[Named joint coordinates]
========
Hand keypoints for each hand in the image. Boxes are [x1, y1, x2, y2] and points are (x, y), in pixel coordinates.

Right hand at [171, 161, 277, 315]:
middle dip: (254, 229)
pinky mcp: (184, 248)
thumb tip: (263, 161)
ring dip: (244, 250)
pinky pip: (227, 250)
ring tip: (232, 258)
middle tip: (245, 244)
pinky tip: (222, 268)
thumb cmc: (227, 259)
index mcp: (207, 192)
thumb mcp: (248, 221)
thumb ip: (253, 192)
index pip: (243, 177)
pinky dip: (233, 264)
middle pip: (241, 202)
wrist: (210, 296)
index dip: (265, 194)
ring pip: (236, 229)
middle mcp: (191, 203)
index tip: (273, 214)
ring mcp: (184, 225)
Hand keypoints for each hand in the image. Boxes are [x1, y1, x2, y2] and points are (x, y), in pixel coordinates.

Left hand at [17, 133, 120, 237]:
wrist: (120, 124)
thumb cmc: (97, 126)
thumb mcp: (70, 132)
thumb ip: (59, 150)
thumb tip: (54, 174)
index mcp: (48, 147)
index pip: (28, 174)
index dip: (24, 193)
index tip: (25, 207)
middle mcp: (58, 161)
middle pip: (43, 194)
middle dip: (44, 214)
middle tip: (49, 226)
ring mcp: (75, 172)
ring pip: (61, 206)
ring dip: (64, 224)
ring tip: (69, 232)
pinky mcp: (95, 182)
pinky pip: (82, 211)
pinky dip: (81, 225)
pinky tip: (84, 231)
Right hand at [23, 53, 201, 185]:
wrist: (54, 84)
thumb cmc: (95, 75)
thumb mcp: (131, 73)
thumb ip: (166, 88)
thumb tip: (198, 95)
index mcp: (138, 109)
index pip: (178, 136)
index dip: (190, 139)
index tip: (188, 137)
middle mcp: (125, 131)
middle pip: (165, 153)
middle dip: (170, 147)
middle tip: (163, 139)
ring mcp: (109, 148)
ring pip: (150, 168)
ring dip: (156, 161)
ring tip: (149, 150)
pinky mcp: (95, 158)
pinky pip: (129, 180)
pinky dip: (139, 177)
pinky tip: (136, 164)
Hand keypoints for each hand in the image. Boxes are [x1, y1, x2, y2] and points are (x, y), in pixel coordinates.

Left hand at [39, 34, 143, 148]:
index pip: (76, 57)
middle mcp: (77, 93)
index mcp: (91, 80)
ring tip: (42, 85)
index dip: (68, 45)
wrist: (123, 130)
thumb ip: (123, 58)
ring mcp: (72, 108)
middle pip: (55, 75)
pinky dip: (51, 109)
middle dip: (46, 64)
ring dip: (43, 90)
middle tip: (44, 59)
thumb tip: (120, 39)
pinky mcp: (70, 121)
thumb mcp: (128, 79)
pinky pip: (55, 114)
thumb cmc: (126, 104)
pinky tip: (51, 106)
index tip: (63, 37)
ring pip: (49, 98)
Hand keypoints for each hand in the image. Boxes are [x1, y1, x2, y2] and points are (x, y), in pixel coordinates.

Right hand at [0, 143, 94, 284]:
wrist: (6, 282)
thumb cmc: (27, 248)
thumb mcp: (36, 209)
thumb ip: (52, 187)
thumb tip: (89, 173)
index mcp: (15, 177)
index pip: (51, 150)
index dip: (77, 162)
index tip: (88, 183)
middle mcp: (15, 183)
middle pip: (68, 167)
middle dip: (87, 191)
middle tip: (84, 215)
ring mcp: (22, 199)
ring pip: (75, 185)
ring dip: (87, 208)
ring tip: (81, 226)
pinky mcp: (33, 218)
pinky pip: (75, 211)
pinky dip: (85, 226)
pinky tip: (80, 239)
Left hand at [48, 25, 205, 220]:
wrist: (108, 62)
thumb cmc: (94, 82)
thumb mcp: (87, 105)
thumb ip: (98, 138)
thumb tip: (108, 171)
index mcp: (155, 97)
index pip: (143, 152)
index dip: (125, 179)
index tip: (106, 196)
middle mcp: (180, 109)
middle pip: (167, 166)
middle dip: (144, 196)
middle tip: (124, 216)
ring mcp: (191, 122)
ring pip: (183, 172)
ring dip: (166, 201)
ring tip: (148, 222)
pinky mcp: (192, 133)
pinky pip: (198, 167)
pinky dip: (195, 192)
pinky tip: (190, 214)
========
The answer must hold exactly the lines of the entries above, from the first line through the line that contains "index pip: (243, 177)", and no others.

Hand keypoints for each hand in the image. Boxes are [x1, y1, x2, y2] and points are (x, y), in pixel coordinates.

Right hand at [171, 161, 277, 315]:
middle dip: (254, 229)
pinky mcp: (184, 248)
thumb tip: (263, 161)
ring dip: (244, 250)
pinky pip: (227, 250)
ring tip: (232, 258)
middle tip: (245, 244)
pinky tip: (222, 268)
thumb cmc: (227, 259)
index mcp: (207, 192)
thumb mcp: (248, 221)
thumb ip: (253, 192)
index pip: (243, 177)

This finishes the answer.